Waiver and estoppel in interim payment disputes

Angus Nice (pictured left) is an associate and Mark Breslin is a partner at law firm CMS 

A recent Court of Appeal decision is the first to comment on whether a contractor would be prevented from challenging the validity of an interim payment application received from one of its subcontractors if it failed to raise any concerns immediately, only disputing the timing of the payment application at a later date.

Case overview

J&B Hopkins (JBH) was the main mechanical and electrical contractor on a university project in Sussex. JBH subcontracted some of the works to A&V Building Solutions Ltd (AVB) and the subcontract entitled AVB to payment by instalments. Specifically, the subcontract provided that, as a “condition precedent”, AVB had to make monthly applications for payment on the dates specified in an appendix to the subcontract. 

“The case is a useful reminder for paying parties to raise issues with respect to the validity of interim payment applications or payment notices received at the outset”

On 22 March 2022, AVB issued an interim payment application to the sum of £211k (the IPA), despite the appendix to the subcontract providing that the IPA ought to have been issued on 21 March 2022, the day before. On receipt of the IPA, JBH considered that no further sums were due and that AVB had been overpaid.

However, at no point over the next seven months did JBH claim that there was an issue with the validity of the IPA or that it hadn’t been served in accordance with the terms of the subcontract.
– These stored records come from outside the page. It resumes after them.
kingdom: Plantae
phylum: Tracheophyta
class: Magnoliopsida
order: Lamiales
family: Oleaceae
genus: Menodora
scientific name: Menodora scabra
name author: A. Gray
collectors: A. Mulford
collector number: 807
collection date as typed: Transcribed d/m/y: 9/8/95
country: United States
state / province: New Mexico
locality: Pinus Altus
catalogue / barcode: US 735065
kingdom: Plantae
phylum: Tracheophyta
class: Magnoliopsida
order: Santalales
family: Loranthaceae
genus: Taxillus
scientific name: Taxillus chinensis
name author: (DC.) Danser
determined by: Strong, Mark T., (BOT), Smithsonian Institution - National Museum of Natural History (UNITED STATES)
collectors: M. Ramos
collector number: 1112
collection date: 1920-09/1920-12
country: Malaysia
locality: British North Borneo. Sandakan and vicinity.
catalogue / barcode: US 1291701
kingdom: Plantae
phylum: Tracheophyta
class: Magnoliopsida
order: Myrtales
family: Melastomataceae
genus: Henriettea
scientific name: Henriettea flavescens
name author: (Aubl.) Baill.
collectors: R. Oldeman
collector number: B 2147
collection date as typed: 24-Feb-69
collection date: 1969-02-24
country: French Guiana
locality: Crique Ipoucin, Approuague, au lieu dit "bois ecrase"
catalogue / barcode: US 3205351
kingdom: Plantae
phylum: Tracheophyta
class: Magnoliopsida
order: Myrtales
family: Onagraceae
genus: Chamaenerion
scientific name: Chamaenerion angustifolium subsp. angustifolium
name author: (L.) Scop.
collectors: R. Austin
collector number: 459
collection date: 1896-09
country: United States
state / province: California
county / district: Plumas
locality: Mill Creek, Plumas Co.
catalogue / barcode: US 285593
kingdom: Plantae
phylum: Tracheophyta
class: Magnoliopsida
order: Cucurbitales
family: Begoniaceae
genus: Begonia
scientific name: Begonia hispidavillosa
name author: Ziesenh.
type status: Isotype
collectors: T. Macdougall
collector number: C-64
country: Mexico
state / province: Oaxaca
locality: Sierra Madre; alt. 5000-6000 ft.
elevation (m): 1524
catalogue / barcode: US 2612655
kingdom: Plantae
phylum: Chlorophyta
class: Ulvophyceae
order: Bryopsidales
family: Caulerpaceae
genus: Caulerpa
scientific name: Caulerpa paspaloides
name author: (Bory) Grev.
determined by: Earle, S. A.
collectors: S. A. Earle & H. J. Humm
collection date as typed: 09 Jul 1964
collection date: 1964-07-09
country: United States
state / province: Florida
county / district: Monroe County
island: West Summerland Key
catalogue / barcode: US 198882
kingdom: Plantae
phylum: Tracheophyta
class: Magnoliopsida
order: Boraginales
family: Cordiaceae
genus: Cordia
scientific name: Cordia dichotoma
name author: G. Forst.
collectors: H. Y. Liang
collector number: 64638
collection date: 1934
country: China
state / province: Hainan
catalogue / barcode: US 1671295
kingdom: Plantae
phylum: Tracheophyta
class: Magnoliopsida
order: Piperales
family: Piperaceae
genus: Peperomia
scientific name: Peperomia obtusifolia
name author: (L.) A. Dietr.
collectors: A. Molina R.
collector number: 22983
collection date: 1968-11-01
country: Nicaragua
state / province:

In fact, during subsequent discussions and correspondence between the parties between April and October regarding AVB’s claim, JBH treated the IPA as having been validly issued.

It was only on 19 October 2022 that JBH’s solicitors asserted, for the first time, that the IPA was not served in accordance with the provisions of the subcontract. The letter did not explain how or why that was the case. 

The dispute

In November 2022, AVB commenced an adjudication seeking payment based on the IPA issued in March 2022. AVB was successful and, in his decision, the adjudicator awarded payment of £138k to AVB. In doing so, he agreed with AVB that the IPA was validly served and rejected JBH’s argument that the application was served late.

However, at the same time and while the adjudication was ongoing, JBH commenced proceedings in court against AVB seeking a declaration as to the invalidity of the IPA.

Contrary to the decision reached by the adjudicator, the court found in JBH’s favour and held that (i) a valid IPA could only be made on the specific date set out in the subcontract, and (ii) the IPA was one day late and therefore invalid. 

The Court of Appeal

AVB appealed the decision and was successful in overturning the interpretation of the subcontract presented by JBH. In considering the parties’ position, the court provided helpful guidance on waiver and estoppel issues, noting that such issues “regularly arise in adjudication enforcement, particularly arising out of ‘smash and grab’ adjudications”. 

Of particular interest were the arguments presented by AVB in respect of JBH’s treatment of the IPA.

The first relied on a prior event, in 2020, when the application date fell on a Sunday and the application made on a Monday was paid by JBH. AVB sought to argue that this was enough to show that JBH had somehow waived the dates in the subcontract as to when payment application was to be made. However, this was rejected by the court: “One instance of paying a late payment application is not generally sufficient to amount to a waiver.”

The second argument relied on JBH’s treatment of the IPA between March and November 2022. However, disagreeing with the first judge, the Court of Appeal commented that the necessary ingredients for an estoppel had been made out. Specifically, that (i) no attempt was made by JBH to reserve the position in respect of validity; and (ii) throughout the period between March and November 2021, both parties were operating on the basis that the IPA was a valid application. If, at any point prior to that time, JBH had indicated that it considered the payment application to have been served one day late, AVB could have taken the necessary steps to resolve that debate by repeating the claim for the next monthly cycle. Accordingly, JBH had unequivocally represented that the payment application was valid.


This appears to be the first Court of Appeal decision in which waiver and estoppel arguments in relation to payment applications or payment notices have been considered. The guidance given by the decision is particularly welcome given, as the court acknowledged, the frequency with which such arguments arise in “smash and grab” disputes.

However, first and foremost, the case is a useful reminder for paying parties to raise any potential issues with respect to the validity of interim payment applications or payment notices received from their supply chain at the outset or to expressly reserve their position where there is any doubt as to questions of validity.

If not, as the commentary provided by the Court of Appeal suggests, a paying party may be prevented from running perfectly good arguments later and find itself on the wrong side of an undesirable adjudication decision or judgment.